§ **Work request**: Rewrite the records below, changing every "YAML Editor" to "Config Editor" and leaving all other text untouched.

§ **Supplied data**:
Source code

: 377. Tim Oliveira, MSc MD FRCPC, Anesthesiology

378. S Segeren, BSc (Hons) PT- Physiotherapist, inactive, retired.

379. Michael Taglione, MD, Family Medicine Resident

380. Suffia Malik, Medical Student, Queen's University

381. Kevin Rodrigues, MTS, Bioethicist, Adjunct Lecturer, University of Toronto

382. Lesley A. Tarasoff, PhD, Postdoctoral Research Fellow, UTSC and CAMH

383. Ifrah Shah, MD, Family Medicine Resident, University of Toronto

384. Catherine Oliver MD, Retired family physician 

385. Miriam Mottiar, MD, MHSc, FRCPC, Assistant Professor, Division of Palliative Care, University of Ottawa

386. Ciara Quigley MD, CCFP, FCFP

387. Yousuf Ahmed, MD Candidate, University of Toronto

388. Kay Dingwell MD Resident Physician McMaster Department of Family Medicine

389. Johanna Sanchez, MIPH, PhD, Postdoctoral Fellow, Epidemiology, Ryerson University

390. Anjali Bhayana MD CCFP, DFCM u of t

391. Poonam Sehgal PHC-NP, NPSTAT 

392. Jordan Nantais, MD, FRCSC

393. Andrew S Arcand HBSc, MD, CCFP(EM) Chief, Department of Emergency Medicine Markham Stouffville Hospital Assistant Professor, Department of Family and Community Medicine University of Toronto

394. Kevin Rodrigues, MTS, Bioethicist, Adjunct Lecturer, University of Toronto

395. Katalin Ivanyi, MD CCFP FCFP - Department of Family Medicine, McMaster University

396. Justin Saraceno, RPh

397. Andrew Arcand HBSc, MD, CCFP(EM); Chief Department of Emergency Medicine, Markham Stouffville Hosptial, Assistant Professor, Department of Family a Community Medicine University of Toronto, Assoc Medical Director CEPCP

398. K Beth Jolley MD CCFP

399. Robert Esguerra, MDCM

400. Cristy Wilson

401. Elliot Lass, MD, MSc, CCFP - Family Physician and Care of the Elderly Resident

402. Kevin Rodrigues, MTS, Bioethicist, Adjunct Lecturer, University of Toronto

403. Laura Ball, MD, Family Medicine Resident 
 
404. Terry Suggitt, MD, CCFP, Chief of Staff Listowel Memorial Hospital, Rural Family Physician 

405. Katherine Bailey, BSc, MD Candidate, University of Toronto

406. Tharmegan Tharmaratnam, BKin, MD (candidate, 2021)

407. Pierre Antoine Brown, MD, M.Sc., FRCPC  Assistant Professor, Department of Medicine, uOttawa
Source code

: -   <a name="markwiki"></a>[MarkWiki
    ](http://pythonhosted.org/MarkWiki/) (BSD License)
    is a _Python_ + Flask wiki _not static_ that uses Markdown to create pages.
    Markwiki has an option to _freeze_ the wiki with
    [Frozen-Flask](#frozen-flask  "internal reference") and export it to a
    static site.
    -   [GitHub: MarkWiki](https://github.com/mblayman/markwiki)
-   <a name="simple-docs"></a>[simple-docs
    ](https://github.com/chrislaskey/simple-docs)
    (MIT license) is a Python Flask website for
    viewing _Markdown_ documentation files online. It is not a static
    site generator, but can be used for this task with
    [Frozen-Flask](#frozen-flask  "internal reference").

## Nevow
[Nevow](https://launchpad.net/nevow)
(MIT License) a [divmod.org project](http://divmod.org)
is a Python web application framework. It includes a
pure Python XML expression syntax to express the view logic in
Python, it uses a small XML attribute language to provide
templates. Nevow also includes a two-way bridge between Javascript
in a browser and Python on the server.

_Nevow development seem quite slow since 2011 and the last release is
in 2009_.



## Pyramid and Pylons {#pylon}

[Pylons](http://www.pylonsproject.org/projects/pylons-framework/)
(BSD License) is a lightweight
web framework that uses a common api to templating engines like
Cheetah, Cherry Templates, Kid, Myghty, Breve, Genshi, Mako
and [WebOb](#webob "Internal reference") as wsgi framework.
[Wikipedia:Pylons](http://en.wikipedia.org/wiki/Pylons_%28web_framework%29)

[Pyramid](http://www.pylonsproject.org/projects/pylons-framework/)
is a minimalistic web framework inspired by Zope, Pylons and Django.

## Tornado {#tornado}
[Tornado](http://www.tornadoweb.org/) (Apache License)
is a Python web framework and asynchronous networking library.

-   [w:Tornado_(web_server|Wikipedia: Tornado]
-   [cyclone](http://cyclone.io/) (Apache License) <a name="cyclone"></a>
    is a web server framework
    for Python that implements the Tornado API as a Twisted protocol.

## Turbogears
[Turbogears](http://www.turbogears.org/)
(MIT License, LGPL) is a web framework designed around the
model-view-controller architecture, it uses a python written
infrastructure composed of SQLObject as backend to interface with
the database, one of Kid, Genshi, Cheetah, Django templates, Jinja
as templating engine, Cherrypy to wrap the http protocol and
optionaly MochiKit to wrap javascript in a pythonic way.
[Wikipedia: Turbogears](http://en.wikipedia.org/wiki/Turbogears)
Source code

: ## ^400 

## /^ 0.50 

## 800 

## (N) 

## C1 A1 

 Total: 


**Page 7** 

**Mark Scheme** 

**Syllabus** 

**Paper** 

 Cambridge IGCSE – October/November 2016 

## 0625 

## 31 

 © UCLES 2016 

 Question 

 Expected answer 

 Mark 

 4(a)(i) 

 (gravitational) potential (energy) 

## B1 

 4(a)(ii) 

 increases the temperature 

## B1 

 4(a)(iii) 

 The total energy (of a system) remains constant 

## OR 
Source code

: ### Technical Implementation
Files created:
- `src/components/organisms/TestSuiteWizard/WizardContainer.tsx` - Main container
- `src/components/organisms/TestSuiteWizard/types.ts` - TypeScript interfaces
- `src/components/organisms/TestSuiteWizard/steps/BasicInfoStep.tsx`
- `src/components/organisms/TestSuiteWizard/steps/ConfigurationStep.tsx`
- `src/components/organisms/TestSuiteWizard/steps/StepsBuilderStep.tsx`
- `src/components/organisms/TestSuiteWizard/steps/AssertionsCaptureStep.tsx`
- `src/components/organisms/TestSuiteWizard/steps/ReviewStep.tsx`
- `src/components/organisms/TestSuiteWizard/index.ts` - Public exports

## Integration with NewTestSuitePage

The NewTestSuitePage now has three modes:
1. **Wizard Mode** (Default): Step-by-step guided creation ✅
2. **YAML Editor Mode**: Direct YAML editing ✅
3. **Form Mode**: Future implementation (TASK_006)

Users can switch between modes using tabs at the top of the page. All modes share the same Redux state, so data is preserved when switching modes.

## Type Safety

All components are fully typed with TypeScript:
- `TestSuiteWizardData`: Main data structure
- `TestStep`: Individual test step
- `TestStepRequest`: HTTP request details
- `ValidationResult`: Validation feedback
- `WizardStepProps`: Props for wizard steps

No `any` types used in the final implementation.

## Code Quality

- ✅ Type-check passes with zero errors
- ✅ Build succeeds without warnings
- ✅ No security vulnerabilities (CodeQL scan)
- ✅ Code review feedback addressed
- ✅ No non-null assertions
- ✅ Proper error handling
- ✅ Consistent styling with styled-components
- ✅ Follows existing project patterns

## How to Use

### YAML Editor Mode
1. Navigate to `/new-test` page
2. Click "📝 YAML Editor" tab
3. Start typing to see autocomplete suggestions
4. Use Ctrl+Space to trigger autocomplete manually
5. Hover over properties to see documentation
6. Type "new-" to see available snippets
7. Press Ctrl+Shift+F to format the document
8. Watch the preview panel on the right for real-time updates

§ **Output**:
Source code

: 377. Tim Oliveira, MSc MD FRCPC, Anesthesiology

378. S Segeren, BSc (Hons) PT- Physiotherapist, inactive, retired.

379. Michael Taglione, MD, Family Medicine Resident

380. Suffia Malik, Medical Student, Queen's University

381. Kevin Rodrigues, MTS, Bioethicist, Adjunct Lecturer, University of Toronto

382. Lesley A. Tarasoff, PhD, Postdoctoral Research Fellow, UTSC and CAMH

383. Ifrah Shah, MD, Family Medicine Resident, University of Toronto

384. Catherine Oliver MD, Retired family physician 

385. Miriam Mottiar, MD, MHSc, FRCPC, Assistant Professor, Division of Palliative Care, University of Ottawa

386. Ciara Quigley MD, CCFP, FCFP

387. Yousuf Ahmed, MD Candidate, University of Toronto

388. Kay Dingwell MD Resident Physician McMaster Department of Family Medicine

389. Johanna Sanchez, MIPH, PhD, Postdoctoral Fellow, Epidemiology, Ryerson University

390. Anjali Bhayana MD CCFP, DFCM u of t

391. Poonam Sehgal PHC-NP, NPSTAT 

392. Jordan Nantais, MD, FRCSC

393. Andrew S Arcand HBSc, MD, CCFP(EM) Chief, Department of Emergency Medicine Markham Stouffville Hospital Assistant Professor, Department of Family and Community Medicine University of Toronto

394. Kevin Rodrigues, MTS, Bioethicist, Adjunct Lecturer, University of Toronto

395. Katalin Ivanyi, MD CCFP FCFP - Department of Family Medicine, McMaster University

396. Justin Saraceno, RPh

397. Andrew Arcand HBSc, MD, CCFP(EM); Chief Department of Emergency Medicine, Markham Stouffville Hosptial, Assistant Professor, Department of Family a Community Medicine University of Toronto, Assoc Medical Director CEPCP

398. K Beth Jolley MD CCFP

399. Robert Esguerra, MDCM

400. Cristy Wilson

401. Elliot Lass, MD, MSc, CCFP - Family Physician and Care of the Elderly Resident

402. Kevin Rodrigues, MTS, Bioethicist, Adjunct Lecturer, University of Toronto

403. Laura Ball, MD, Family Medicine Resident 
 
404. Terry Suggitt, MD, CCFP, Chief of Staff Listowel Memorial Hospital, Rural Family Physician 

405. Katherine Bailey, BSc, MD Candidate, University of Toronto

406. Tharmegan Tharmaratnam, BKin, MD (candidate, 2021)

407. Pierre Antoine Brown, MD, M.Sc., FRCPC  Assistant Professor, Department of Medicine, uOttawa
Source code

: -   <a name="markwiki"></a>[MarkWiki
    ](http://pythonhosted.org/MarkWiki/) (BSD License)
    is a _Python_ + Flask wiki _not static_ that uses Markdown to create pages.
    Markwiki has an option to _freeze_ the wiki with
    [Frozen-Flask](#frozen-flask  "internal reference") and export it to a
    static site.
    -   [GitHub: MarkWiki](https://github.com/mblayman/markwiki)
-   <a name="simple-docs"></a>[simple-docs
    ](https://github.com/chrislaskey/simple-docs)
    (MIT license) is a Python Flask website for
    viewing _Markdown_ documentation files online. It is not a static
    site generator, but can be used for this task with
    [Frozen-Flask](#frozen-flask  "internal reference").

## Nevow
[Nevow](https://launchpad.net/nevow)
(MIT License) a [divmod.org project](http://divmod.org)
is a Python web application framework. It includes a
pure Python XML expression syntax to express the view logic in
Python, it uses a small XML attribute language to provide
templates. Nevow also includes a two-way bridge between Javascript
in a browser and Python on the server.

_Nevow development seem quite slow since 2011 and the last release is
in 2009_.



## Pyramid and Pylons {#pylon}

[Pylons](http://www.pylonsproject.org/projects/pylons-framework/)
(BSD License) is a lightweight
web framework that uses a common api to templating engines like
Cheetah, Cherry Templates, Kid, Myghty, Breve, Genshi, Mako
and [WebOb](#webob "Internal reference") as wsgi framework.
[Wikipedia:Pylons](http://en.wikipedia.org/wiki/Pylons_%28web_framework%29)

[Pyramid](http://www.pylonsproject.org/projects/pylons-framework/)
is a minimalistic web framework inspired by Zope, Pylons and Django.

## Tornado {#tornado}
[Tornado](http://www.tornadoweb.org/) (Apache License)
is a Python web framework and asynchronous networking library.

-   [w:Tornado_(web_server|Wikipedia: Tornado]
-   [cyclone](http://cyclone.io/) (Apache License) <a name="cyclone"></a>
    is a web server framework
    for Python that implements the Tornado API as a Twisted protocol.

## Turbogears
[Turbogears](http://www.turbogears.org/)
(MIT License, LGPL) is a web framework designed around the
model-view-controller architecture, it uses a python written
infrastructure composed of SQLObject as backend to interface with
the database, one of Kid, Genshi, Cheetah, Django templates, Jinja
as templating engine, Cherrypy to wrap the http protocol and
optionaly MochiKit to wrap javascript in a pythonic way.
[Wikipedia: Turbogears](http://en.wikipedia.org/wiki/Turbogears)
Source code

: ## ^400 

## /^ 0.50 

## 800 

## (N) 

## C1 A1 

 Total: 


**Page 7** 

**Mark Scheme** 

**Syllabus** 

**Paper** 

 Cambridge IGCSE – October/November 2016 

## 0625 

## 31 

 © UCLES 2016 

 Question 

 Expected answer 

 Mark 

 4(a)(i) 

 (gravitational) potential (energy) 

## B1 

 4(a)(ii) 

 increases the temperature 

## B1 

 4(a)(iii) 

 The total energy (of a system) remains constant 

## OR 
Source code

: ### Technical Implementation
Files created:
- `src/components/organisms/TestSuiteWizard/WizardContainer.tsx` - Main container
- `src/components/organisms/TestSuiteWizard/types.ts` - TypeScript interfaces
- `src/components/organisms/TestSuiteWizard/steps/BasicInfoStep.tsx`
- `src/components/organisms/TestSuiteWizard/steps/ConfigurationStep.tsx`
- `src/components/organisms/TestSuiteWizard/steps/StepsBuilderStep.tsx`
- `src/components/organisms/TestSuiteWizard/steps/AssertionsCaptureStep.tsx`
- `src/components/organisms/TestSuiteWizard/steps/ReviewStep.tsx`
- `src/components/organisms/TestSuiteWizard/index.ts` - Public exports

## Integration with NewTestSuitePage

The NewTestSuitePage now has three modes:
1. **Wizard Mode** (Default): Step-by-step guided creation ✅
2. **Config Editor Mode**: Direct YAML editing ✅
3. **Form Mode**: Future implementation (TASK_006)

Users can switch between modes using tabs at the top of the page. All modes share the same Redux state, so data is preserved when switching modes.

## Type Safety

All components are fully typed with TypeScript:
- `TestSuiteWizardData`: Main data structure
- `TestStep`: Individual test step
- `TestStepRequest`: HTTP request details
- `ValidationResult`: Validation feedback
- `WizardStepProps`: Props for wizard steps

No `any` types used in the final implementation.

## Code Quality

- ✅ Type-check passes with zero errors
- ✅ Build succeeds without warnings
- ✅ No security vulnerabilities (CodeQL scan)
- ✅ Code review feedback addressed
- ✅ No non-null assertions
- ✅ Proper error handling
- ✅ Consistent styling with styled-components
- ✅ Follows existing project patterns

## How to Use

### Config Editor Mode
1. Navigate to `/new-test` page
2. Click "📝 Config Editor" tab
3. Start typing to see autocomplete suggestions
4. Use Ctrl+Space to trigger autocomplete manually
5. Hover over properties to see documentation
6. Type "new-" to see available snippets
7. Press Ctrl+Shift+F to format the document
8. Watch the preview panel on the right for real-time updates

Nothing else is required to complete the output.